Tuesday, March 27, 2012

Pizza Cones

These are all the rage now in eastern Canada. I have been wanting to make them for quite some time but could not find cone molds. Sur La Table now carries a kit. The kit costs 25.00 which I think is expensive for what you get but until I figure out another way of making these, it seems to be the only solution.

This is what you get in the kit.

I also picked up this nifty new garlic mincer.

You just put a clove of garlic on a cutting board and rock this over it while pressing down and you get these neat little pieces of garlic. Just thought I would share that with you!

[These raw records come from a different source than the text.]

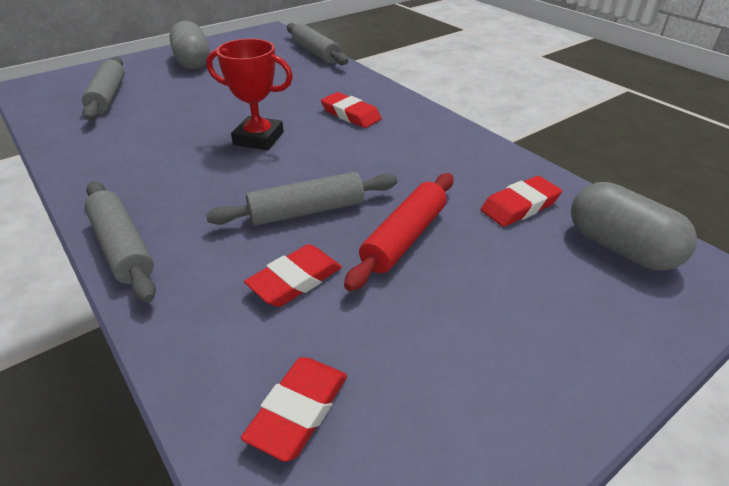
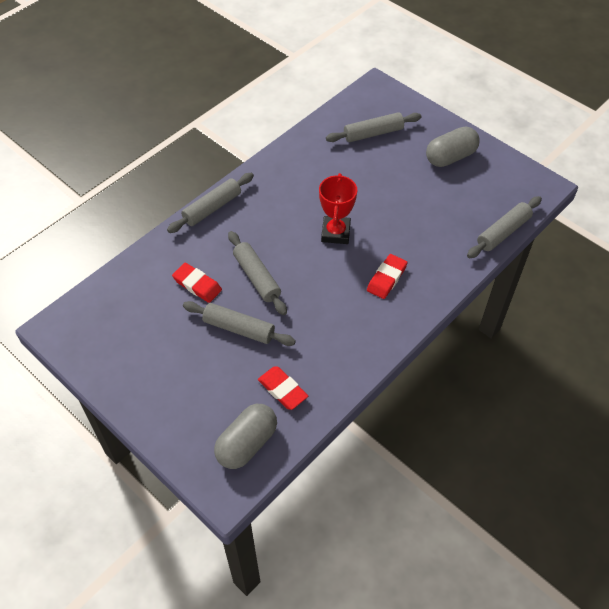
camera: 80 degrees right, 15 degrees up
red eraser [241,357,347,462] -> none
red rolling pin [344,173,453,291] -> grey rolling pin [183,301,296,346]

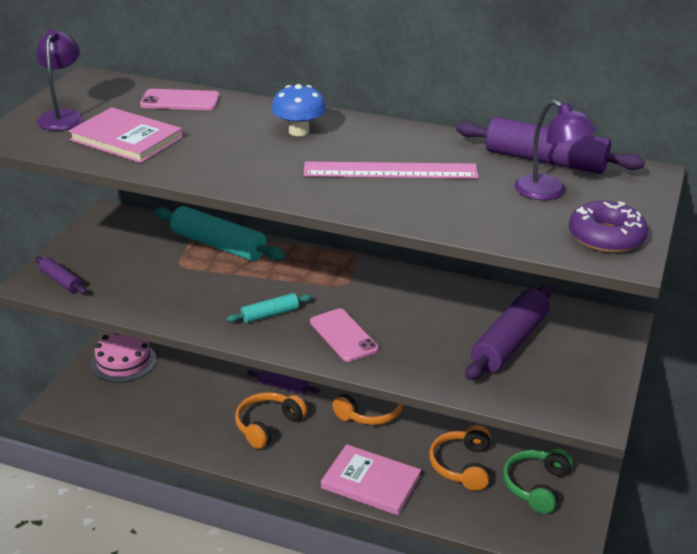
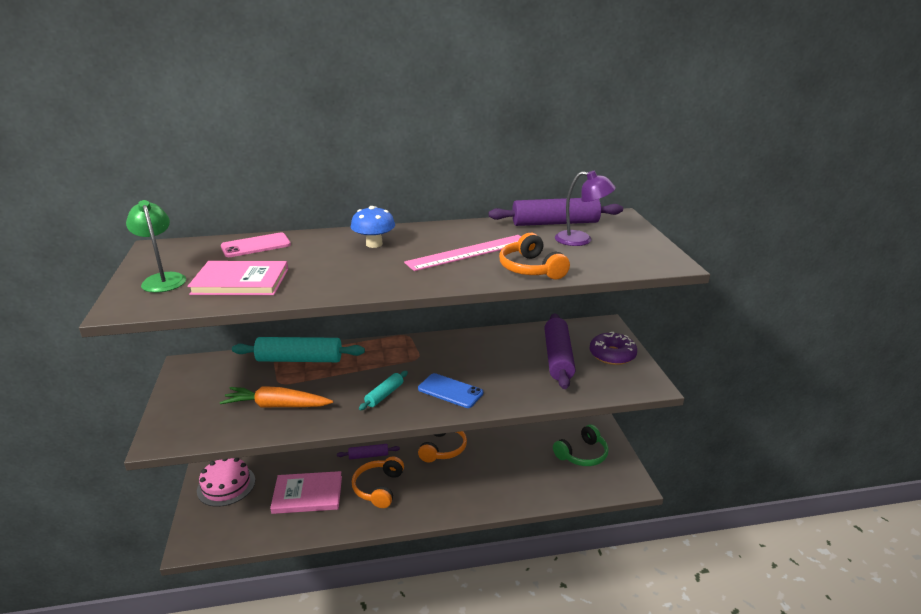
camera: 30 degrees left, 5 degrees down
purple rolling pin [35,256,87,294] -> none
purple lamp [36,29,84,131] -> green lamp [126,200,186,293]
pink phone [310,308,379,362] -> blue phone [418,373,483,408]
pink book [321,444,422,515] -> pink book moved to [270,471,342,514]
orange headphones [429,425,490,491] -> orange headphones moved to [499,233,570,280]
green headphones [503,448,573,514] -> green headphones turned 120 degrees counterclockwise [553,424,609,466]
purple donut [569,201,648,253] -> purple donut moved to [589,332,637,365]
none -> orange carrot [220,386,333,408]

Start by making pizza dough. This is the recipe that comes with the kit.

2 cups plus 2 tablespoons flour
1/2 cup plus 2 tablespoons water
2 tablespoons canola oil
1 tablespoon sugar
1 1/2 teaspoons salt
1 teaspoon instant rise yeast

Mix this together and kneed to form a smooth dough.

I made double which made 8 cones.

A close up of the garlic.

For the cone filling, mix together what you like as pizza toppings. I used onions, black olives, garlic, Provolone, pepperoni, oregano and pizza sauce.

The dough needs to rise for 30 minutes. Then you roll it out to 1/8" thickness.

Using the cutter from the kit, you cut the dough.

Wet the edges of the dough except for the part that will be the top of the cone. The directions did not say this but I learned very quickly to brush the inside of the dough with oil.

Fold the dough over and crimp the sides together with the crimper.

Let them rest for 15 minutes. Preheat the oven to 400 degrees.

Slide the dough over the cones. Bake them for 10 minutes. Remove them from the cones and let them cool on a rack.

Place them in the cone holders. Fill them with the filling, gently packing it down because it will settle as it cooks. You want to get as much in there as you can. Bake them in the holders for another 10 minutes until the cone is turning golden and the filling is melted.

Repeat and keep baking cones until all the dough is gone.

Here is one ready to go into the oven. I had to wrap foil around it because the seam opened while it baked. It took a while for me to get the hang of it but then the cones came out whole.

Fresh from the oven. These are hot and need to sit for a while before eating. You also need to tilt them up until they cool a bit so the filling does not run out.

When I was a little kid we used to get sundaes in cone cups and they were called walk-a-ways.

These are pizza walk-a-ways.

And they sure are good! What fun they would be for a kids party too!